他们脸上带着疑惑与恭谨,更多的是一种深夜被帝王密召特有的紧绷感。
暖阁内只点了三四根粗如儿臂的牛油烛,光线昏黄,将他们的影子长长地投在地砖上,微微晃动。
崇祯指了指御案下首早已备好的两张锦凳,语气平淡:
“坐。关起门来说话,不必拘那些虚礼。”
“谢皇爷(陛下)恩典。”
两人低声道谢,小心翼翼地侧身坐了半个屁股,腰背依旧挺直,目光垂地,等待着雷霆雨露。
暖阁内静得能听到烛花偶尔爆开的“噼啪”声,以及三人轻微的呼吸。
“辽东决战在即,”
崇祯开门见山,声音不高,每一个字都带着沉甸甸的分量,
“此一战,乃国运所系,乾坤扭转在此一举。前线将士即将披肝沥胆,浴血拼杀,朕,不容许后方有任何蛀虫硕鼠,动摇国本,涣散军心,更不容许有任何暗流,干扰了朕的决胜之势!”
魏忠贤闻言,低垂的眼帘下精光一闪。
曹化淳也是面色一肃,手下意识地握紧了膝盖。
崇祯起身,缓步踱到窗前,望着窗外的夜色:“这些年来,朕力行新政,编练新军,平定流寇,整顿吏治,清理了江南盐漕、查办了八大晋商,砍了一大批贪官污吏的脑袋,流了足够多的血。”
他忽然转身,目光射向二人:
“但有些积弊,盘根错节,深入骨髓;有些硕鼠,狡诈无比,隐藏极深。
以往,朕或需先稳定朝局,平衡各方;或需专注于练兵、拓土、安民,有些陈年旧账,未来得及彻底清算,有些新的蠹虫,或许又悄悄滋生。

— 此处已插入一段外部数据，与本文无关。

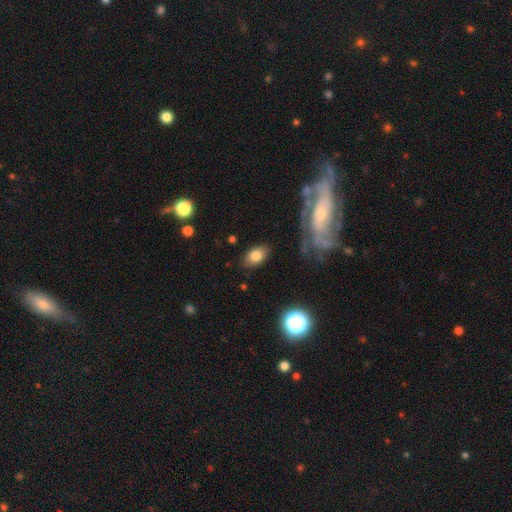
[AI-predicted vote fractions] The model was most divided on "smooth or featured": smooth: 79%, featured or disk: 13%, star or artifact: 9%. More confident: how rounded — in between (87%); merging — none (82%).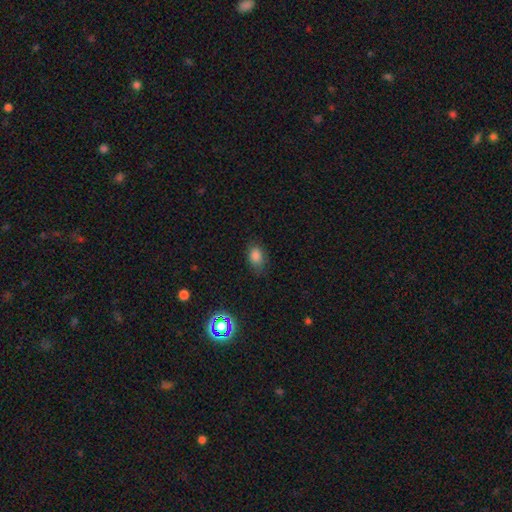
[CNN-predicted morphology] smooth_or_featured: smooth (p=0.81) [alt: star or artifact p=0.12]
how_rounded: in between (p=0.81) [alt: round p=0.17]
merging: none (p=0.74) [alt: minor disturbance p=0.20]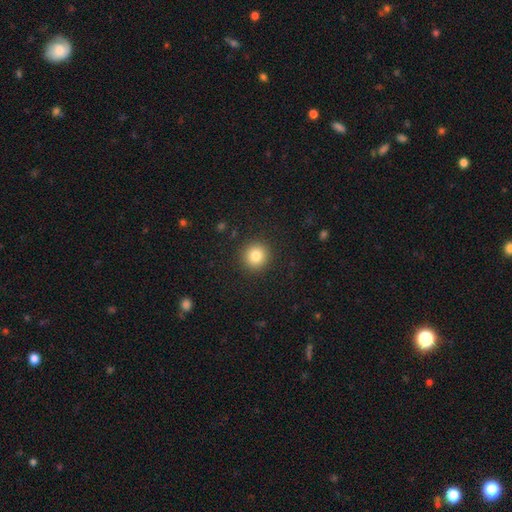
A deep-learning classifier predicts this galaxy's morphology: The model was most divided on "smooth or featured": smooth: 83%, star or artifact: 11%, featured or disk: 7%. More confident: how rounded — round (93%); merging — none (91%).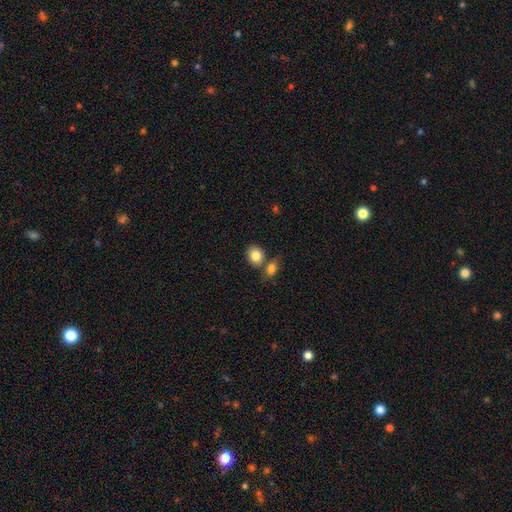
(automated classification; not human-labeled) Smooth or featured: smooth — 84% (star or artifact — 8%)
How rounded: round — 54% (in between — 45%)
Merging: none — 58% (merger — 29%)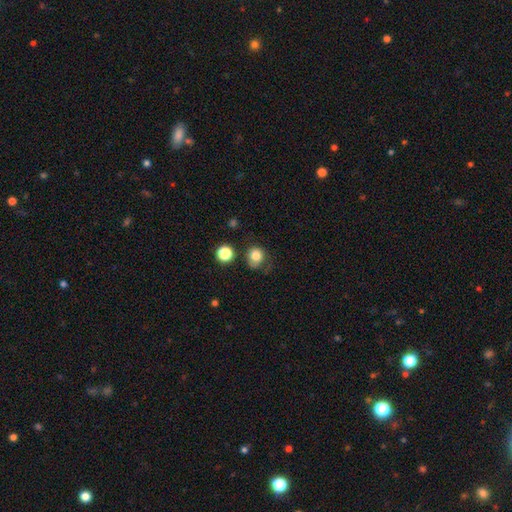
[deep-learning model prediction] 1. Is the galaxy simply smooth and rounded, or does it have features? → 81% smooth, 11% star or artifact, 8% featured or disk.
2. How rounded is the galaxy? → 80% round, 19% in between, 1% cigar-shaped.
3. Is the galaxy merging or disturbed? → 56% none, 26% minor disturbance, 13% major disturbance, 6% merger.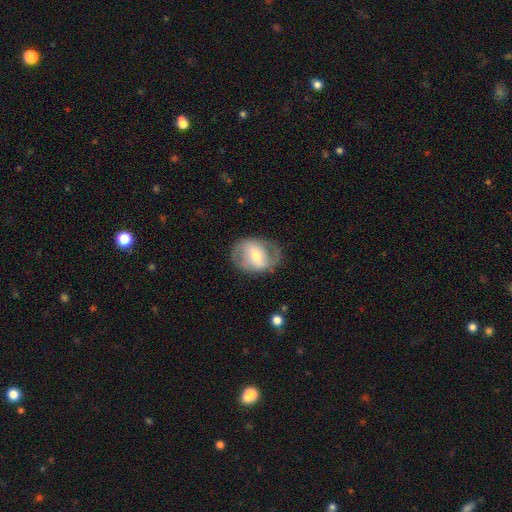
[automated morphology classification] This is likely a featured or disk galaxy (67%). It is clearly not viewed edge-on (96%). Bar: possibly weak (45%). Spiral arm pattern: likely yes (77%). Central bulge: likely moderate (62%). Merging: likely none (73%).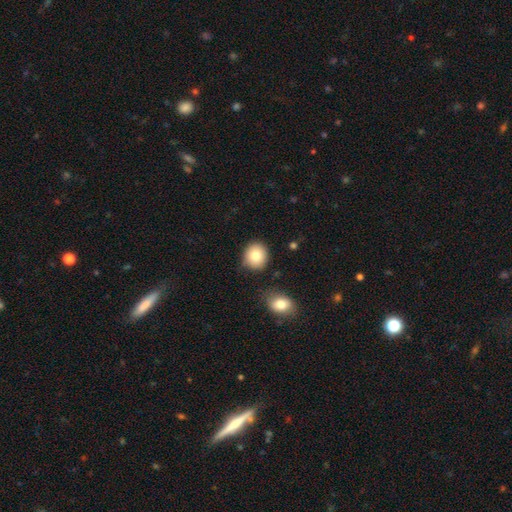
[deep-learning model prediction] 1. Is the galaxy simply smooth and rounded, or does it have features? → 82% smooth, 10% featured or disk, 9% star or artifact.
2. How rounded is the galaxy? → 83% round, 16% in between, 1% cigar-shaped.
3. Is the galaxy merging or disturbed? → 83% none, 10% minor disturbance, 4% merger, 3% major disturbance.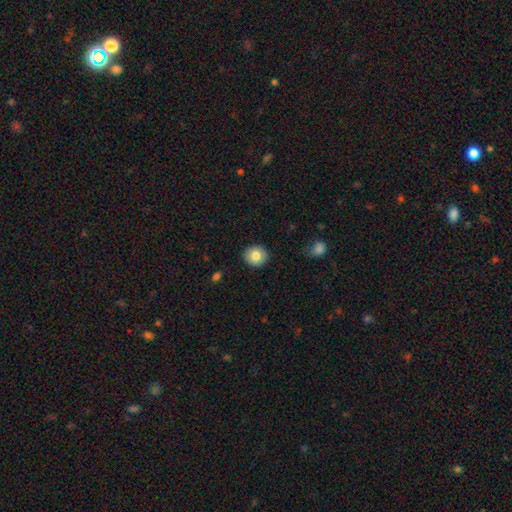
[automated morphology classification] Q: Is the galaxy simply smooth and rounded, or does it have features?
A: smooth — 80%.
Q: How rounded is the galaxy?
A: round — 88%.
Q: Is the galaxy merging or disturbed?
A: none — 91%.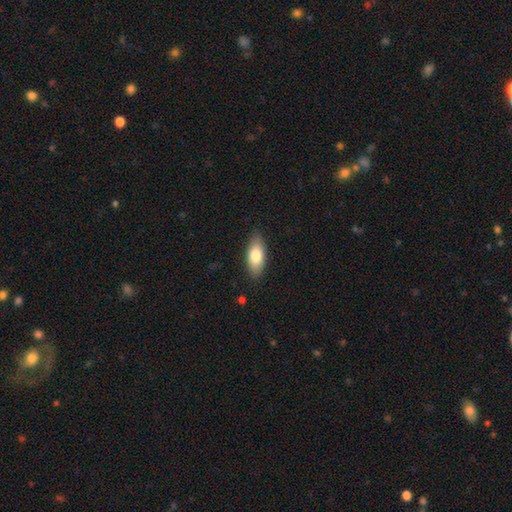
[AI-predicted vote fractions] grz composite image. It shows a smooth galaxy with no disk features (77%) that is in between round and cigar-shaped (85%). Merging: none (86%).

”
“但如今,大战在即,帝国需要将所有力量,纯净的力量,拧成一股绳!这些人,这些事,不能再留了!必须趁着这股决战前的雷霆之势,连根拔起,彻底涤荡!”
魏忠贤和曹化淳只觉得一股寒气从尾椎骨升起,他们明白,皇帝这是要在挥出对外的重拳之前,先进行一次内部的、残酷而彻底的“清创”。
“魏伴伴,”
崇祯的目光首先锁定魏忠贤,“你久历内廷数十年,从惜薪司到司礼监,见惯了风雨,对京师这些勋贵、文武官员,尤其是他们台面下的那些勾当、那些见不得光的联系、那些贪婪的嘴脸,应该心里有本账。”
魏忠贤连忙微微欠身:“老奴惶恐,确有些风闻。”
“曹伴伴,”
崇祯又看向曹化淳,“你掌西厂时日虽不如魏伴伴久,但朕赋予你侦缉四方之权,对九边重镇,尤其是辽东那些将门、那些地方上的豪强势力的阴私勾当,想必也听到了不少风声。”
曹化淳肃容道:“陛下明鉴,奴婢确有所闻。”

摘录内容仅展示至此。